If we directly apply this method to your (6), there is an immediate problem -- the remainder on the first division contains $kT$ to the first power. To avoid this, we start with $\left(\Delta \xi_k^r\right)^2$ and perform the repeated division. Much algebra later, we obtain $$0 = -9 \left(\ddot{\eta_0^r}\right)^3 \left(\Delta\xi_k^r\right)^2 \\ {}+ \left( -6 \dot{\eta_0^r} \left(2u_\xi^r \left(\dot{\eta_0^r}\right)^2 + 3 \dot{\xi_0^r} \left( \ddot{\eta_0^r} \right)^2 -3 \dot{\eta_0^r} \ddot{\eta_0^r} \ddot{\xi_0^r}\right) -18 \ddot{\eta_0^r} \left( u_\xi^r \dot{\eta_0^r}-\ddot{\eta_0^r}\ddot{\xi_0^r} \right) \Delta\eta_k^r \right) \Delta\xi_k^r \\ {}+ \left( \left( 6 \dot{\xi_0^r}\left( 2 u_\xi^r \left( \dot{\eta_0^r}\right)^2 + 3 \dot{\xi_0^r} \left( \ddot{\eta_0^r}\right)^2 - 3 \dot{\eta_0^r} \ddot{\eta_0^r} \ddot{\xi_0^r} \right) \right) + \left( 3 \left( 4 u_\xi^r \dot{\xi_0^r} \ddot{\eta_0^r} + 2 u_\xi^r \dot{\eta_0^r} \ddot{\xi_0^r} - 3 \ddot{\eta_0^r} \left( \ddot{\xi_0^r} \right)^2 \right) \right) \Delta\eta_k^r + \left( 2 \left(u_\xi^r\right)^2 \right) \left( \Delta\eta_k^r \right)^2 \right) \Delta\eta_k^r \text{.} $$ This result is cubic in $\Delta\eta_k^r$ and quadratic in $\Delta\xi_k^r$, about the best that can be expected from eliminating between a cubic and quadratic, so this is a cubic curve.
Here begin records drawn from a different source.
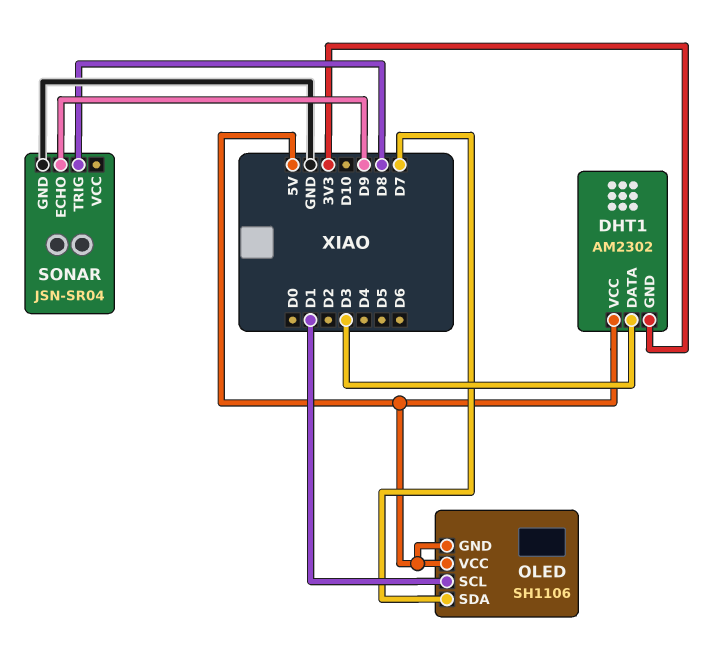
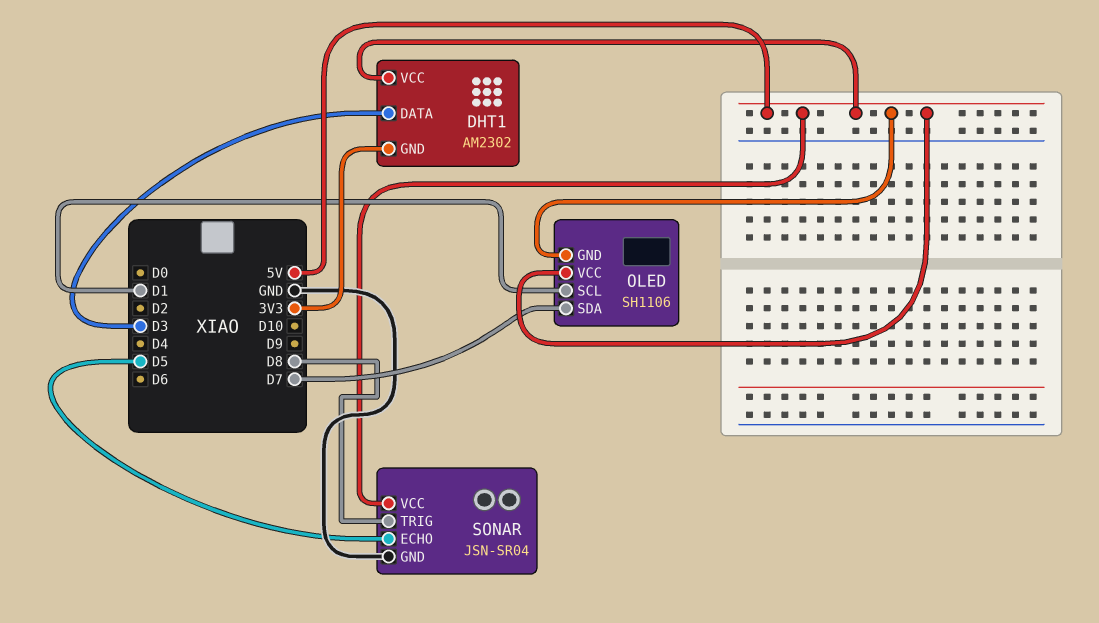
SONAR pin ECHO: D9 -> D5
SONAR pin VCC: none -> 5V

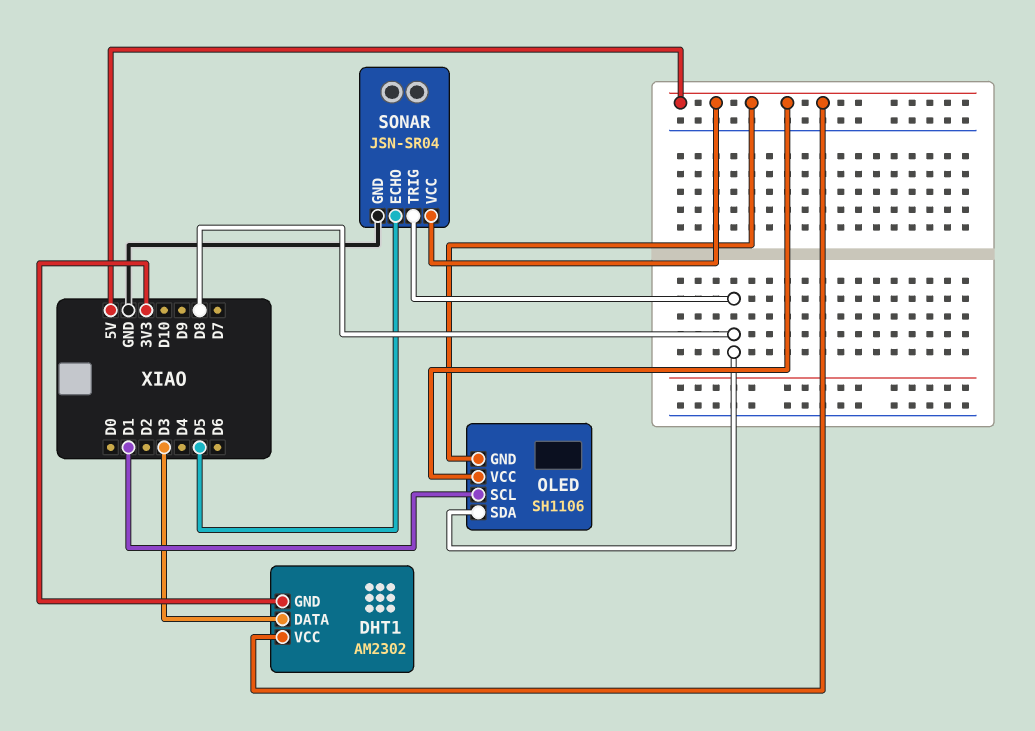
OLED pin SDA: D7 -> D8

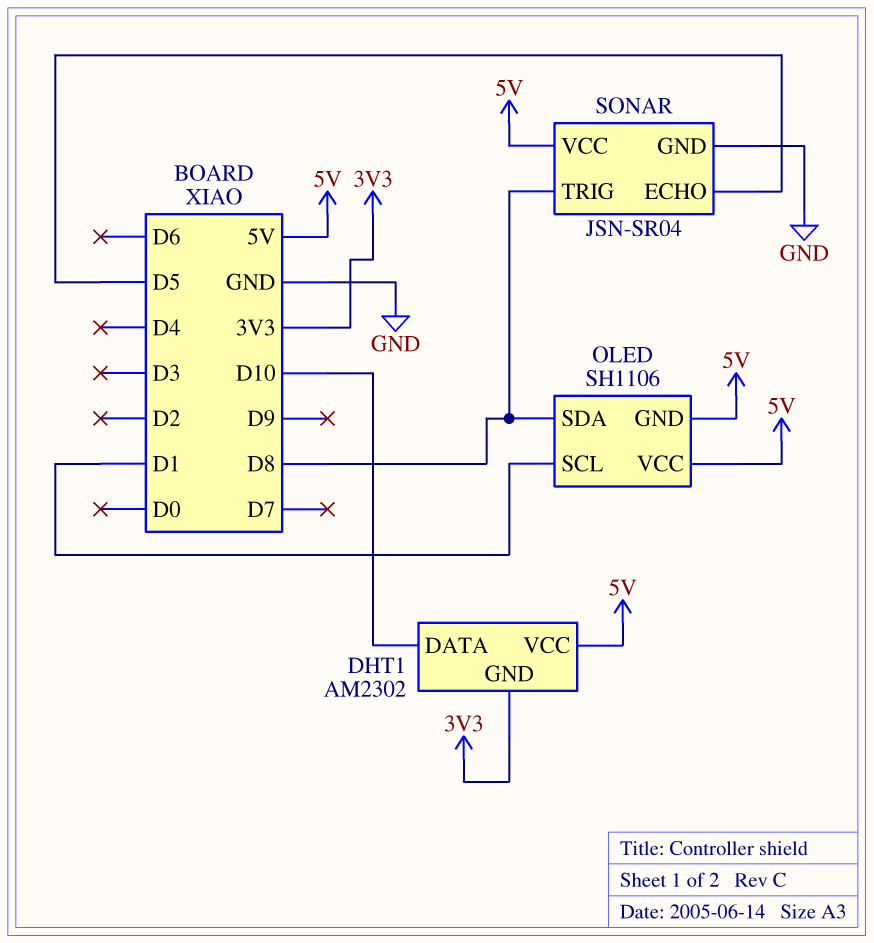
DHT1 pin DATA: D3 -> D10

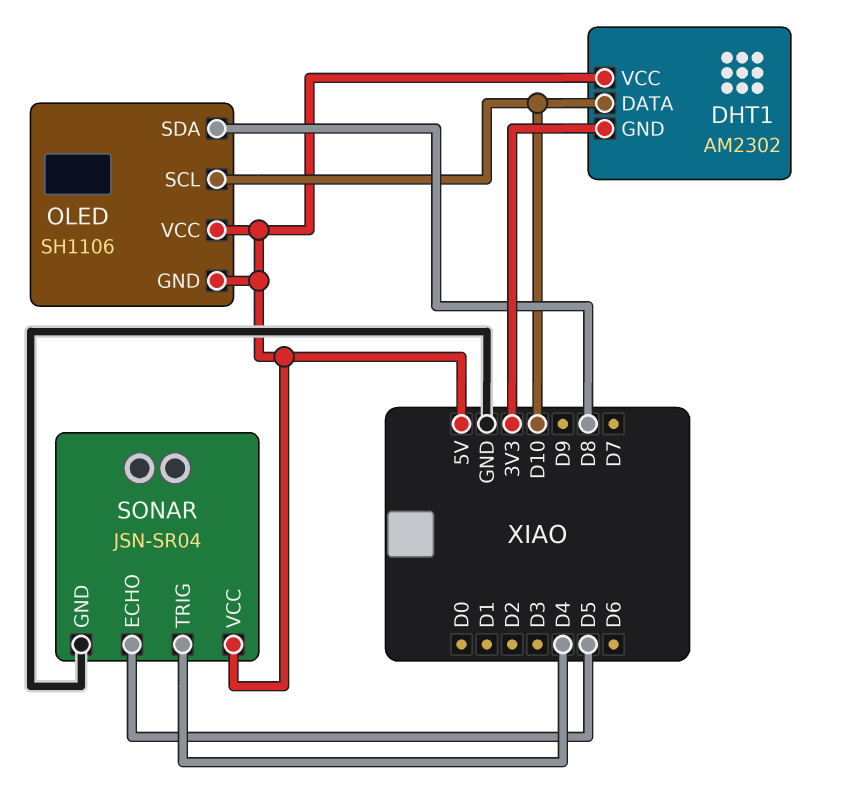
OLED pin SCL: D1 -> D10
SONAR pin TRIG: D8 -> D4

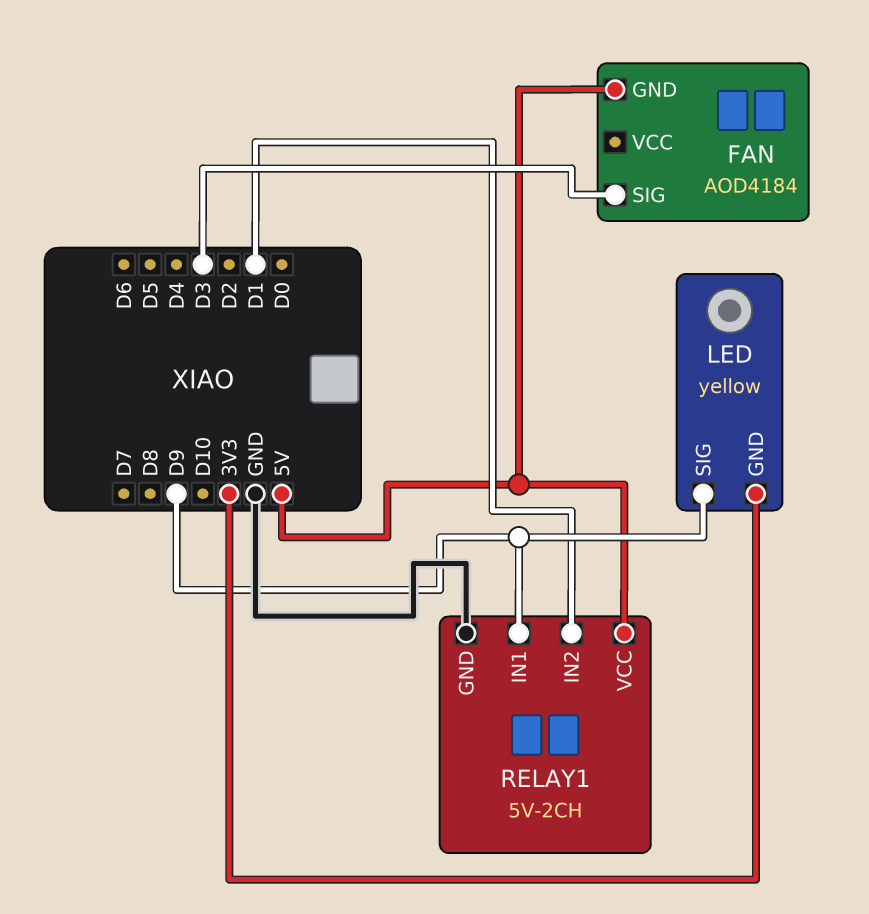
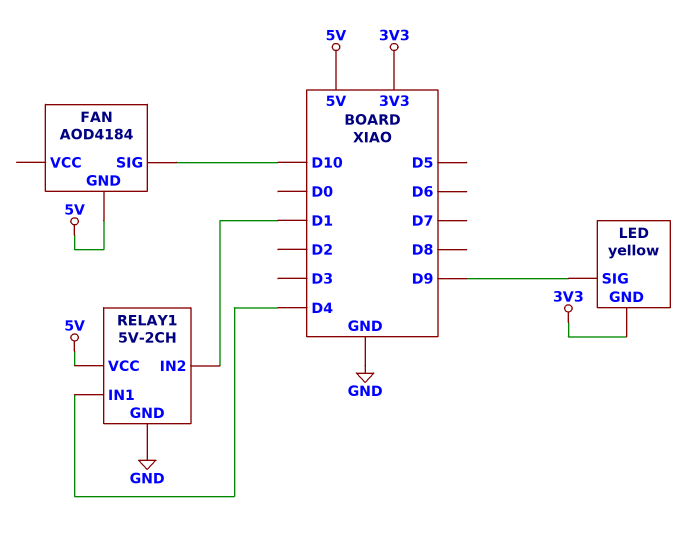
FAN pin SIG: D3 -> D10
RELAY1 pin IN1: D9 -> D4

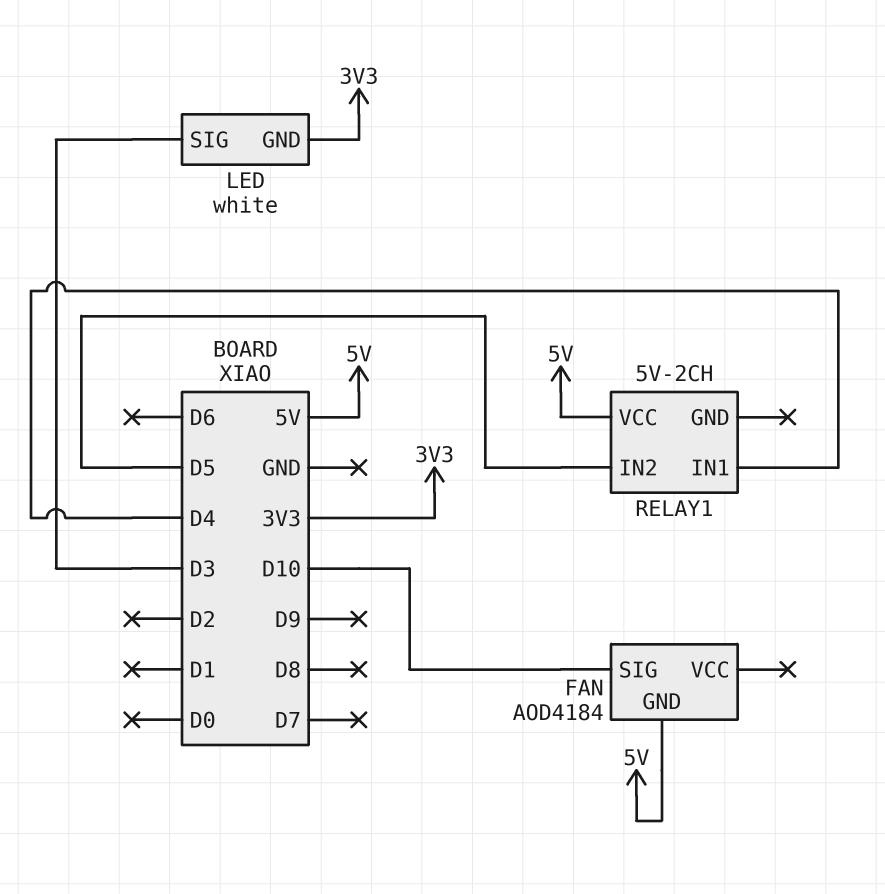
LED: yellow -> white
LED pin SIG: D9 -> D3
RELAY1 pin GND: GND -> none
RELAY1 pin IN2: D1 -> D5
If we go back to system (1) and raise $\xi_k$ and $\eta_k$ to the powers $1$, $2$, and $3$, then eliminate as much as we can between the cubes, then eliminate as much as we can by including the squares, then eliminate as much as we can by including the linear powers, we obtain the equation, where we have used the centered $\xi_k^c = \xi_k - \xi_0$ and $\eta_k^c = \eta_k - \eta_0$, $$ \left( 1, \eta_k^c, \left( \eta_k^c \right)^2, \left( \eta_k^c \right)^3 \right) \cdot \begin{pmatrix} 0 & 6 \dot{\eta_0}\left( 3 \ddot{\xi_0}^2 \dot{\eta_0} u_\eta -3 \ddot{\eta_0} \ddot{\xi_0} \dot{\xi_0} u_\eta +2 \dot{\xi_0}^2 u_\eta^2 -3 \ddot{\eta_0}\ddot{\xi_0}\dot{\eta_0}u_\xi +3 \ddot{\eta_0}^2 \dot{\xi_0} u_\xi -4 \dot{\eta_0}\dot{\xi_0}u_\eta u_\xi +2 \dot{\eta_0}^2 u_\xi^2 \right) & 3 \left( -3 \ddot{\eta_0}^2 \ddot{\xi_0} u_\eta +4 \ddot{\xi_0} \dot{\eta_0} u_\eta^2 +2 \ddot{\eta_0} \dot{\xi_0} u_\eta^2 +3 \ddot{\eta_0}^3 u_\xi -6 \ddot{\eta_0}\dot{\eta_0}u_\eta u_\xi \right) & 2 u_\eta^3 \\ -6 \dot{\xi_0} \left( 3 \ddot{\xi_0}^2 \dot{\eta_0} u_\eta -3 \ddot{\eta_0} \ddot{\xi_0} \dot{\xi_0} u_\eta +2 \dot{\xi_0}^2u_{\eta}^2 -3 \ddot{\eta_0} \ddot{\xi_0}\dot{\eta_0}u_\xi +3 \ddot{\eta_0}^2 \dot{\xi_0} u_\xi -4 \dot{\eta_0}\dot{\xi_0}u_\eta u_\xi +2 \dot{\eta_0}^2 u_\xi^2 \right) & -6 \left( -3 \ddot{\eta_0}\ddot{\xi_0}^2 u_\eta +3 \ddot{\xi_0} \dot{\xi_0}u_\eta^2 +3 \ddot{\eta_0}^2 \ddot{\xi_0} u_\xi + \ddot{\xi_0}\dot{\eta_0}u_\eta u_\xi - \ddot{\eta_0}\dot{\xi_0}u_\eta u_\xi -3 \ddot{\eta_0} \dot{\eta_0} u_\xi^2 \right) & -6 u_\eta^2 u_\xi & 0 \\ - 3 \left( 3 \ddot{\xi_0}^3u_\eta - 3 \ddot{\eta_0}\ddot{\xi_0}^2 u_\xi - 6 \ddot{\xi_0} \dot{\xi_0} u_\eta u_\xi + 2 \ddot{\xi_0} \dot{\eta_0} u_\xi^2 + 4\ddot{\eta_0} \dot{\xi_0} u_\xi^2 \right) & 6 u_\eta u_\xi^2 & 0 & 0 \\ -2 u_\xi^3 & 0 & 0 & 0 \end{pmatrix} \cdot \begin{pmatrix} 1 \\ \xi_k^c \\ \left( \xi_k^c \right)^2 \\ \left( \xi_k^c \right)^3 \end{pmatrix} = 0 $$ The "$0$"s in the lower-right triangle are evidence that we had successful cancellation of terms with total degree exceeding $3$. The $0$ in the upper-left entry shows that there is no constant term (which is what we expect from the centered variables, providing weak evidence that any errors in the above are transcriptional, not arithmetical).